Find and load all JSON files, immediately converting to a pandas DataFrame.

In [None]:
def load_all_log_files(base_path="monitor-logs", min_date="20250705"):
    """
    Load all JSON files from the log directory structure.

    Handles the recursive YYYY/MM/DD/ folder structure.
    Each JSON file contains: sessionId, timestamp, eventType, payload, server_context.

    Args:
        base_path: Path to monitor-logs directory
        min_date: Only load files from this date onwards (format: YYYYMMDD, e.g., '20250705')

    """
    all_events = []
    file_count = 0
    error_count = 0
    skipped_count = 0

    # Use glob to find all JSON files recursively
    json_pattern = os.path.join(base_path, "**/*.json")
    json_files = glob.glob(json_pattern, recursive=True)

    print(f"Found {len(json_files)} JSON files total\n")
    if min_date:
        print(f"Filtering for files from {min_date} onwards (July 5, 2025)\n")

    # Load each file
    for file_path in json_files:
        # Filter by date if min_date is specified
        if min_date:
            # Extract date from path: monitor-logs/YYYY/MM/DD/...
            path_parts = file_path.split(os.sep)
            if len(path_parts) >= 4:
                try:
                    year = path_parts[-4]
                    month = path_parts[-3]
                    day = path_parts[-2]
                    file_date = f"{year}{month}{day}"

• Directive 1:
List every field that the log-loading code says each JSON file contains.
The entries that follow have no connection to the code above them.

• Exercise data:
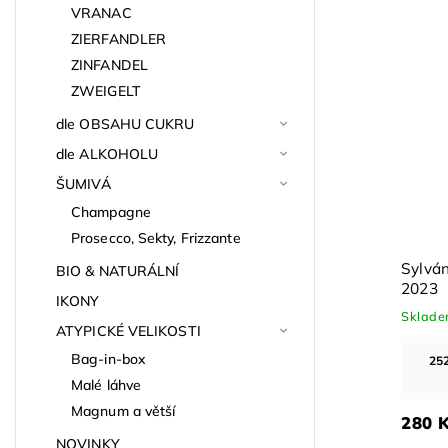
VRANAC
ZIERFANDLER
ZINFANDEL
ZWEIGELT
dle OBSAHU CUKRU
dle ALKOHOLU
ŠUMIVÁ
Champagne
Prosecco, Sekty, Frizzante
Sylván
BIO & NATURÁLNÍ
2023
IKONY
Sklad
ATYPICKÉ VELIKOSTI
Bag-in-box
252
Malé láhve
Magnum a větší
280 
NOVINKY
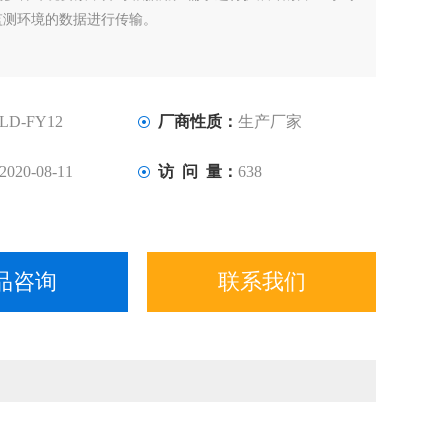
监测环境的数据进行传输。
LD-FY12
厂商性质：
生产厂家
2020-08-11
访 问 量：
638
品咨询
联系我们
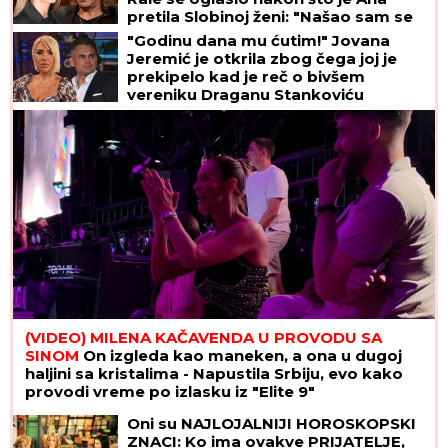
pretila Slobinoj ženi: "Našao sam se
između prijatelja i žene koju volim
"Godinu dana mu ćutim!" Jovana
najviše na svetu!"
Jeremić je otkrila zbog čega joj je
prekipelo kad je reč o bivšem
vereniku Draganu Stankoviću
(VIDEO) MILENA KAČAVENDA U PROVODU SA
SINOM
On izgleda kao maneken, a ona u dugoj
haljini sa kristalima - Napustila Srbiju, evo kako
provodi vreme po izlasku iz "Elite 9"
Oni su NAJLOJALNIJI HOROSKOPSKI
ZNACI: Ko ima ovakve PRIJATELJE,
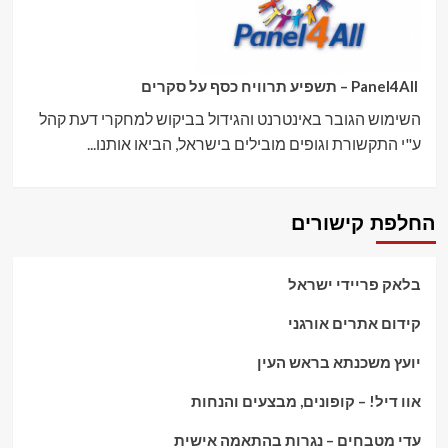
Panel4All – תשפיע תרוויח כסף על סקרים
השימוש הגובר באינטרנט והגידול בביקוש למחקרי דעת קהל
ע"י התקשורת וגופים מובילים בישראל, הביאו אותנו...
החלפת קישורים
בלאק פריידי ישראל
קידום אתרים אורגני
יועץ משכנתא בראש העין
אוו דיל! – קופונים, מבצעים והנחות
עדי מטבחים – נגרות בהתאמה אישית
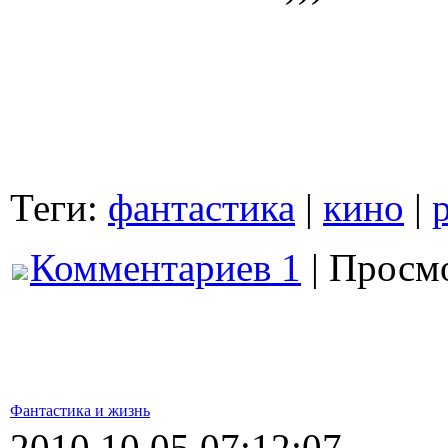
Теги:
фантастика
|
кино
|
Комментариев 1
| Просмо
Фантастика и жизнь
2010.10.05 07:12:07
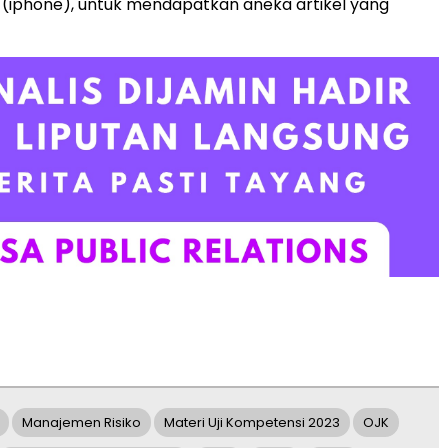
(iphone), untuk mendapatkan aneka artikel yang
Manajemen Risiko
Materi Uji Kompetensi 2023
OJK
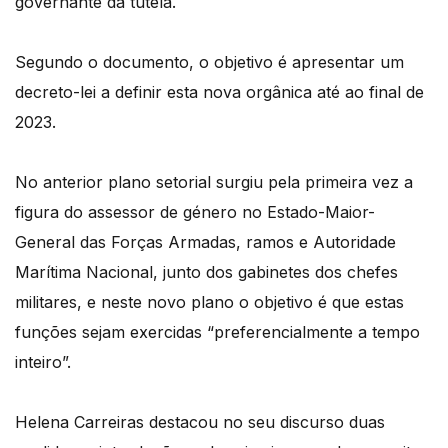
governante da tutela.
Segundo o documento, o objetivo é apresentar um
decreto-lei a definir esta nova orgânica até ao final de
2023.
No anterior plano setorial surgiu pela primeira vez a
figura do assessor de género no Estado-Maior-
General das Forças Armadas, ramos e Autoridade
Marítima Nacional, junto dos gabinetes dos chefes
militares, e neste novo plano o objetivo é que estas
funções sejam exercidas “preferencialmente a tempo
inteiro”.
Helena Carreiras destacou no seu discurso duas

• Directive 2:
Output the lines of the entries word for word, starting with the line that contains "governante da tutela." and going on through the last line of the entries.

• Response box 1:
sessionId, timestamp, eventType, payload, server_context

• Response box 2:
governante da tutela.
Segundo o documento, o objetivo é apresentar um
decreto-lei a definir esta nova orgânica até ao final de
2023.
No anterior plano setorial surgiu pela primeira vez a
figura do assessor de género no Estado-Maior-
General das Forças Armadas, ramos e Autoridade
Marítima Nacional, junto dos gabinetes dos chefes
militares, e neste novo plano o objetivo é que estas
funções sejam exercidas “preferencialmente a tempo
inteiro”.
Helena Carreiras destacou no seu discurso duas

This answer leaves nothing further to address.